Di sisi lain, SDN 3 Mandingin menjadi satu-satunya sekolah dasar di Kabupaten Hulu Sungai Tengah yang tidak menerima murid baru pada tahun ajaran 2026/2027.
Padahal, kata Arif, sebelumnya sempat ada seorang calon peserta didik yang telah mendaftar dan melengkapi seluruh persyaratan administrasi.
Namun, calon siswa tersebut akhirnya mengundurkan diri. Menurut Arif, salah satu penyebabnya adalah munculnya informasi mengenai rencana regrouping sekolah yang sempat disampaikan kepada orang tua.
Selain itu, letak sekolah yang hanya berjarak sekitar 650 meter dari SDN 1 Barabai Timur dan SDN 2 Barabai Timur membuat sebagian orang tua lebih memilih menyekolahkan anaknya ke dua sekolah tersebut.
Kondisi lingkungan sekolah yang kerap terdampak banjir serta semakin berkurangnya jumlah anak usia sekolah di sekitar kawasan itu juga menjadi faktor yang memengaruhi jumlah peserta didik di SDN 3 Mandingin.
Berbagai upaya sebenarnya telah dilakukan pihak sekolah untuk menarik minat masyarakat. Sebelum penerimaan peserta didik baru dimulai, guru-guru mendatangi rumah-rumah warga di sekitar sekolah untuk mengajak orang tua mendaftarkan anaknya ke SDN 3 Mandingin.

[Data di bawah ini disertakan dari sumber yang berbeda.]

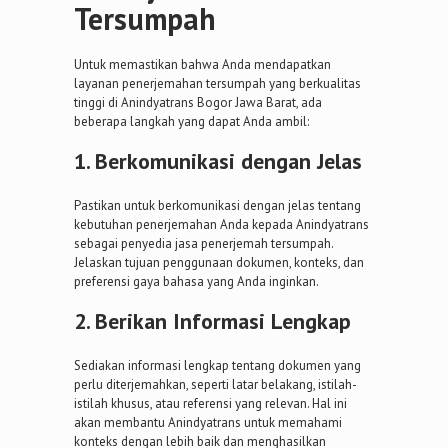
Tersumpah
Untuk memastikan bahwa Anda mendapatkan
layanan penerjemahan tersumpah yang berkualitas
tinggi di Anindyatrans Bogor Jawa Barat, ada
beberapa langkah yang dapat Anda ambil:
1. Berkomunikasi dengan Jelas
Pastikan untuk berkomunikasi dengan jelas tentang
kebutuhan penerjemahan Anda kepada Anindyatrans
sebagai penyedia jasa penerjemah tersumpah.
Jelaskan tujuan penggunaan dokumen, konteks, dan
preferensi gaya bahasa yang Anda inginkan.
2. Berikan Informasi Lengkap
Sediakan informasi lengkap tentang dokumen yang
perlu diterjemahkan, seperti latar belakang, istilah-
istilah khusus, atau referensi yang relevan. Hal ini
akan membantu Anindyatrans untuk memahami
konteks dengan lebih baik dan menghasilkan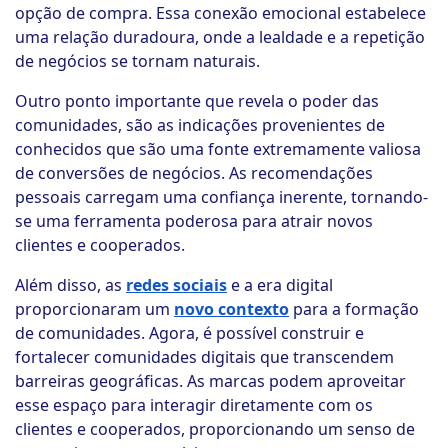
opção de compra. Essa conexão emocional estabelece
uma relação duradoura, onde a lealdade e a repetição
de negócios se tornam naturais.
Outro ponto importante que revela o poder das
comunidades, são as indicações provenientes de
conhecidos que são uma fonte extremamente valiosa
de conversões de negócios. As recomendações
pessoais carregam uma confiança inerente, tornando-
se uma ferramenta poderosa para atrair novos
clientes e cooperados.
Além disso, as
redes sociais
e a era digital
proporcionaram um
novo contexto
para a formação
de comunidades. Agora, é possível construir e
fortalecer comunidades digitais que transcendem
barreiras geográficas. As marcas podem aproveitar
esse espaço para interagir diretamente com os
clientes e cooperados, proporcionando um senso de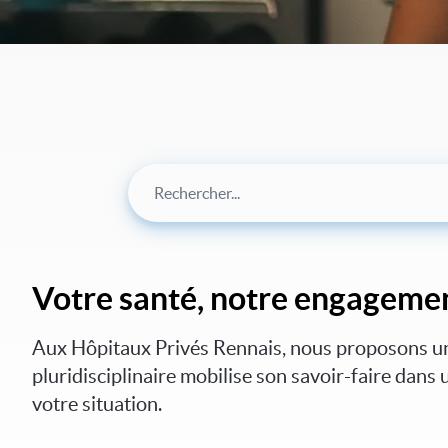
Votre santé, notre engagemen
Aux Hôpitaux Privés Rennais, nous proposons une 
pluridisciplinaire mobilise son savoir-faire dan
votre situation.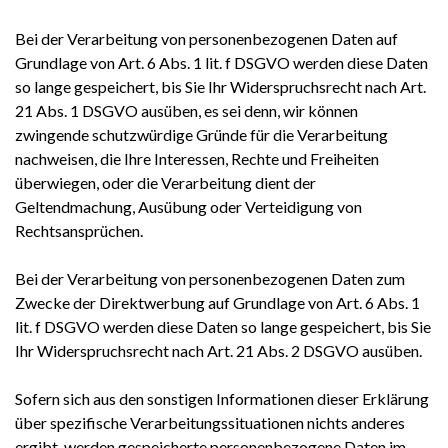
Bei der Verarbeitung von personenbezogenen Daten auf
Grundlage von Art. 6 Abs. 1 lit. f DSGVO werden diese Daten
so lange gespeichert, bis Sie Ihr Widerspruchsrecht nach Art.
21 Abs. 1 DSGVO ausüben, es sei denn, wir können
zwingende schutzwürdige Gründe für die Verarbeitung
nachweisen, die Ihre Interessen, Rechte und Freiheiten
überwiegen, oder die Verarbeitung dient der
Geltendmachung, Ausübung oder Verteidigung von
Rechtsansprüchen.
Bei der Verarbeitung von personenbezogenen Daten zum
Zwecke der Direktwerbung auf Grundlage von Art. 6 Abs. 1
lit. f DSGVO werden diese Daten so lange gespeichert, bis Sie
Ihr Widerspruchsrecht nach Art. 21 Abs. 2 DSGVO ausüben.
Sofern sich aus den sonstigen Informationen dieser Erklärung
über spezifische Verarbeitungssituationen nichts anderes
ergibt, werden gespeicherte personenbezogene Daten im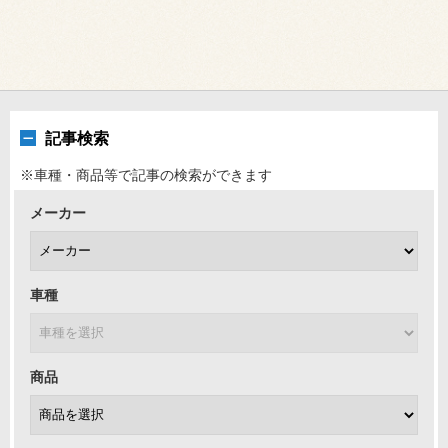
記事検索
※車種・商品等で記事の検索ができます
メーカー
車種
商品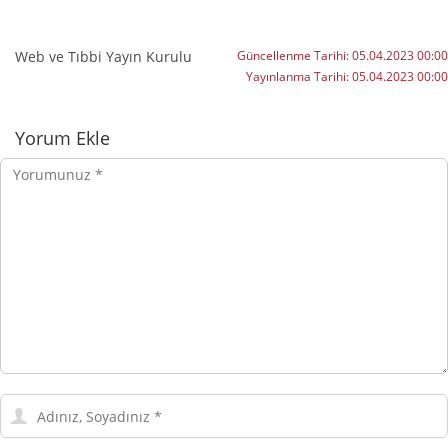
Web ve Tıbbi Yayın Kurulu
Güncellenme Tarihi:
05.04.2023 00:00
Yayınlanma Tarihi:
05.04.2023 00:00
Yorumlar
Yorum Ekle
Yorumunuz
Adınız,
Soyadınız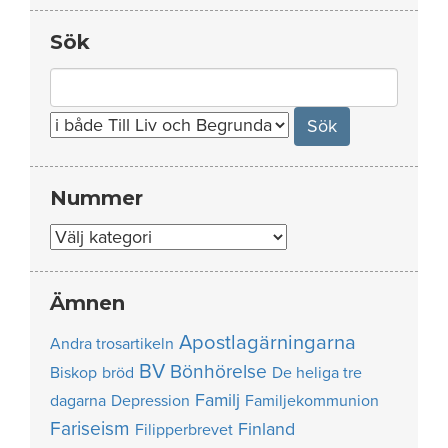
Sök
Search
for:
Nummer
Nummer
Ämnen
Apostlagärningarna
Andra trosartikeln
BV
Bönhörelse
Biskop
bröd
De heliga tre
Familj
dagarna
Depression
Familjekommunion
Fariseism
Finland
Filipperbrevet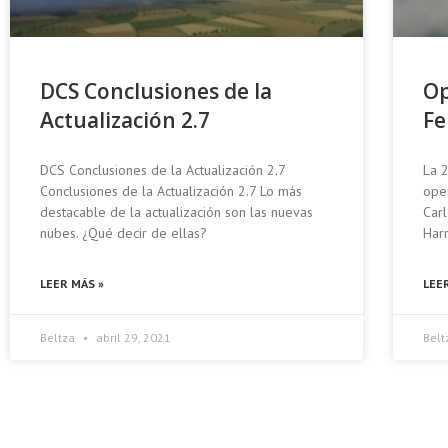
DCS Conclusiones de la
Op
Actualización 2.7
Fe
DCS Conclusiones de la Actualización 2.7
La 
Conclusiones de la Actualización 2.7 Lo más
ope
destacable de la actualización son las nuevas
Carl
nubes. ¿Qué decir de ellas?
Har
LEER MÁS »
LEE
Beltza
abril 29, 2021
Bel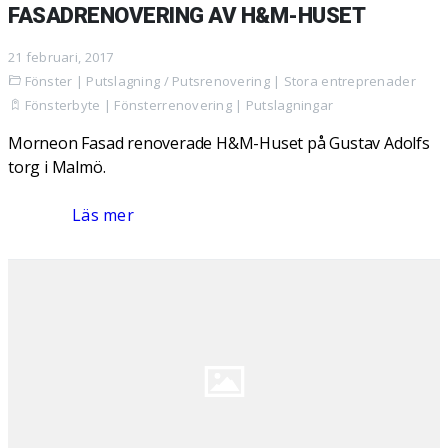
FASADRENOVERING AV H&M-HUSET
21 februari, 2017
Fönster
|
Putslagning / Putsrenovering
|
Stora entreprenader
Fönsterbyte
|
Fönsterrenovering
|
Putslagningar
Morneon Fasad renoverade H&M-Huset på Gustav Adolfs
torg i Malmö.
Läs mer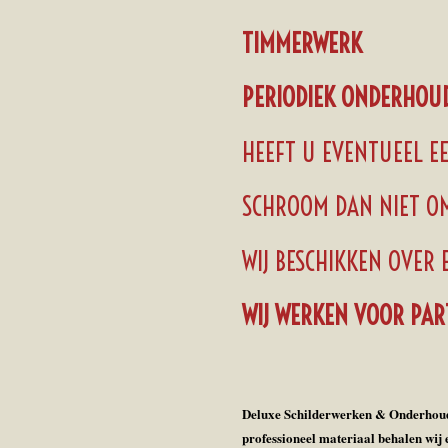
TIMMERWERK
PERIODIEK ONDERHOUD
HEEFT U EVENTUEEL EE
SCHROOM DAN NIET OM
WIJ BESCHIKKEN OVER 
WIJ WERKEN VOOR PART
Deluxe Schilderwerken & Onderhoud is
professioneel materiaal behalen wij 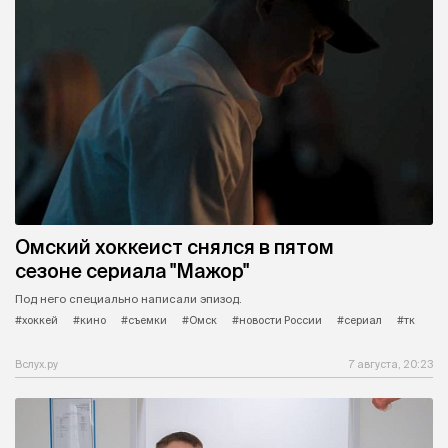
Омский хоккеист снялся в пятом
сезоне сериала "Мажор"
Под него специально написали эпизод.
#хоккей
#кино
#съемки
#Омск
#новости России
#сериал
#тк
Вслух.ру
7 августа, 20:23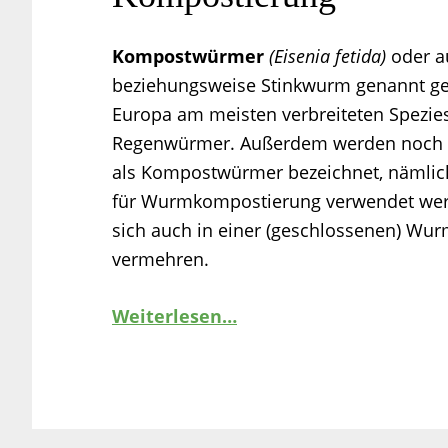
Kompostwürmer
(Eisenia fetida)
oder a
beziehungsweise Stinkwurm genannt ge
Europa am meisten verbreiteten Spezie
Regenwürmer. Außerdem werden noch 
als Kompostwürmer bezeichnet, nämlich 
für Wurmkompostierung verwendet we
sich auch in einer (geschlossenen) Wu
vermehren.
Weiterlesen…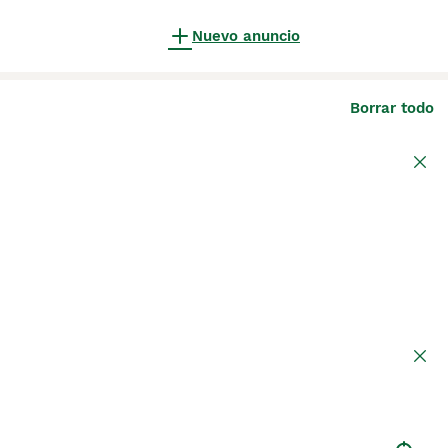
Nuevo anuncio
Borrar todo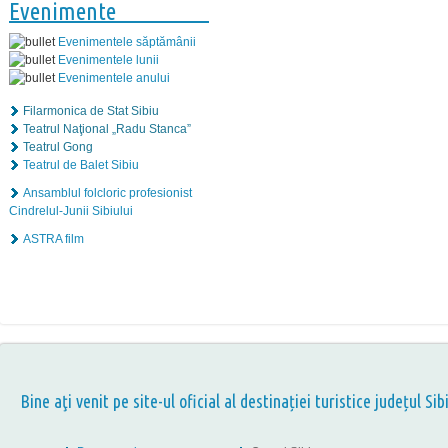
Evenimente
Evenimentele săptămânii
Evenimentele lunii
Evenimentele anului
Filarmonica de Stat Sibiu
Teatrul Naţional „Radu Stanca”
Teatrul Gong
Teatrul de Balet Sibiu
Ansamblul folcloric profesionist
Cindrelul-Junii Sibiului
ASTRA film
Bine aţi venit pe site-ul oficial al destinației turistice județul Sib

“Kegiatan door to door sudah kami lakukan sebelum penerimaan murid baru. Guru-guru mendatangi rumah warga untuk mengajak orang tua mendaftarkan anaknya ke SDN 3 Mandingin,” ujarnya.
Arif mengatakan kondisi tersebut membuat pihak sekolah berharap SDN 3 Mandingin tetap dapat mempertahankan proses pembelajaran, terutama karena sekolah tersebut juga melayani anak berkebutuhan khusus.